Журнал : 2024 Выпуск 1
Знакомая и печальная история
Вечером я ждала телефонного звонка из дому, сидя в маленькой теплой комнате, где стоял телефон. Вскоре сюда торопливо вошла Нонна. Она, кажется, искала меня.
– Вы не поможете мне написать заявление? – спросила она, помолчав.
– Какое заявление?
– Чтобы моего ребенка устроили...
– Так это правда? – растерянно спросила я, вспомнив, как Надежда Петровна говорила: «И в ноги она его кладет, чтоб не привыкнуть к нему».
Нонна кивнула головой.
– Вы все презираете меня, а если б у вас так случилось, как у меня...
Мне показалось, что Нонне не надо никакой помощи с заявлением, а просто необходимо было как-то объясниться, чтобы принять такое страшное решение и чтобы женщины поняли и не так презирали. Видимо, все-таки задевало ее наше к ней отношение.
– Что же за причина, Нонна? Ведь у вас такой хороший сын родился, первенец!
– Лучше бы он не родился, – горько вздохнула женщина, – я думала, все получится как у людей, а теперь что я с ним буду делать...
– А муж, он знает о ребенке?
– Конечно, знает, из-за него все это, даже не пришел ни разу... Они всегда в стороне...

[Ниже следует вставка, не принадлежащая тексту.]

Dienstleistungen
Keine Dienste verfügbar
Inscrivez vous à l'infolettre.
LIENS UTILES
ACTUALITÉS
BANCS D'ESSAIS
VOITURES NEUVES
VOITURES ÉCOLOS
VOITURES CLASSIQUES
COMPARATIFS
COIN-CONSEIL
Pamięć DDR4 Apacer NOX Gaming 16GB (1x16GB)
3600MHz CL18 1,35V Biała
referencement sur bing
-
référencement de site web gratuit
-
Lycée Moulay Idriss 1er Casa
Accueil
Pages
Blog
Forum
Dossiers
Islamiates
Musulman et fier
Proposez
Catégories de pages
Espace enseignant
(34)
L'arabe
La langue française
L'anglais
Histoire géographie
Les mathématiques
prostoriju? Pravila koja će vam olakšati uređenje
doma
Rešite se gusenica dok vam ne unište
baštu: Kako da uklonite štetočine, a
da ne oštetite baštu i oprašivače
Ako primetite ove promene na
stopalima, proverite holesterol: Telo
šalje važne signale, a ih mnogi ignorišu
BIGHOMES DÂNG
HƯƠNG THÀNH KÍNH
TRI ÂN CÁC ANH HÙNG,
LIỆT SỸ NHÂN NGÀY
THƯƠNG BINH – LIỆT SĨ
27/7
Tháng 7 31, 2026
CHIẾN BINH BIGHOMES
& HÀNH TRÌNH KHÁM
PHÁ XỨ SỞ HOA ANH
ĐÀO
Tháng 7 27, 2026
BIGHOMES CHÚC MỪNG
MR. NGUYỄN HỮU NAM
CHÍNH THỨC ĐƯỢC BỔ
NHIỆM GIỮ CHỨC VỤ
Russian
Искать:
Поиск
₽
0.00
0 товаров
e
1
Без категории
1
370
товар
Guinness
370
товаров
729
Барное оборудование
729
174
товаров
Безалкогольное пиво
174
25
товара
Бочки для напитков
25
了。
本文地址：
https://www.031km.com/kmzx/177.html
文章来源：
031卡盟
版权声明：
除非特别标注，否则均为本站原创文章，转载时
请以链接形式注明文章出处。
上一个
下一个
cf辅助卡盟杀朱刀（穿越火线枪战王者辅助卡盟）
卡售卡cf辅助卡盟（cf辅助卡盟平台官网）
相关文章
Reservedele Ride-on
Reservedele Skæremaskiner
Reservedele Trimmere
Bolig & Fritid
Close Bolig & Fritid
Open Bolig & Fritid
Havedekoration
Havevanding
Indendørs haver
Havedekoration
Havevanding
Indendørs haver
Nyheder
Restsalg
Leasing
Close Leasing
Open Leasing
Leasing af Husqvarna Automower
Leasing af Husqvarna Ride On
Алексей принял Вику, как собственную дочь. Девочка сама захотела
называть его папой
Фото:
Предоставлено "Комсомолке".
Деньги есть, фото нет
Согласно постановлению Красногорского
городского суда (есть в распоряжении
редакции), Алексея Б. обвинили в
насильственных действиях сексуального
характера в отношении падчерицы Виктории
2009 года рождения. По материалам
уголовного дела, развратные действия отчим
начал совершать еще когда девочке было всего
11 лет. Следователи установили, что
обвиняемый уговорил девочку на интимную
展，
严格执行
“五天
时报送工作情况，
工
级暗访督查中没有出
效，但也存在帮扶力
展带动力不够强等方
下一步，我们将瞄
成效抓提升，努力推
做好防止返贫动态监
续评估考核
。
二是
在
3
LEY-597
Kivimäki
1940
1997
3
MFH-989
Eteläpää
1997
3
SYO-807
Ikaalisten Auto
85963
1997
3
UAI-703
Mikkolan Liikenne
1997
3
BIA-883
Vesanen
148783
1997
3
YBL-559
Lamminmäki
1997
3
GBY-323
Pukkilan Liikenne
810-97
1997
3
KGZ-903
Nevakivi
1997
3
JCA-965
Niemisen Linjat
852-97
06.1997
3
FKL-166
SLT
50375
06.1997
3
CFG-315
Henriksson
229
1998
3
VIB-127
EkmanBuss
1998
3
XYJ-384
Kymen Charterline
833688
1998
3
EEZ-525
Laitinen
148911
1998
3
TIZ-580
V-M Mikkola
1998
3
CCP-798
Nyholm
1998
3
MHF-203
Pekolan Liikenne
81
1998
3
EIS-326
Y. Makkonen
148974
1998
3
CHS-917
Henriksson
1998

И Нонна рассказывает такую знакомую, но всегда такую печальную историю, в которой, с одной стороны, доверчивость и безволие, а с другой – наглый обман, одетый в шелуху фальшиво ласковых слов. Ее Рем – водитель заводского автобуса. Целый год красивая голубая машина предупредительно останавливалась перед Нонной где бы она ни встретилась. Нонне льстило такое внимание. У Рема сильный, крутой характер. Он быстро убедил девушку, что загс и свадьба — предрассудки.
– Кто любит, – говорил Рем, – тот и так живет, а кто не любит, того и эта бумажка не удержит.
Довод казался веским. Тем более, у молодых людей находились темы, поинтереснее загса или печати в паспорте. Разговаривали о танцах, о кино, о работе, немного — о будущей жизни. Об этом говорила Нонна. Она представляла себе совместные отношения, как у всех – с ребенком, в новой квартире. Рем уходил от таких подробностей, он явно не спешил в общую жизнь.
– А кого бы ты хотел: сына или дочку? – спрашивала Нонна в приливе нежности.
– Никого, моя рыбка, – улыбался Рем, перебирая тонкие пальцы девушки и согревая их своим дыханием.
– Почему? – недоумевала Нонна.
– Я хочу, чтобы ты принадлежала только мне, – рокотал ласковый голос Рема. – Я не хочу тебя делить и ревную даже к ребенку.
Нонне становилось сладко от этих слов, от такой большой любви, и она склоняла голову на плечо Рема.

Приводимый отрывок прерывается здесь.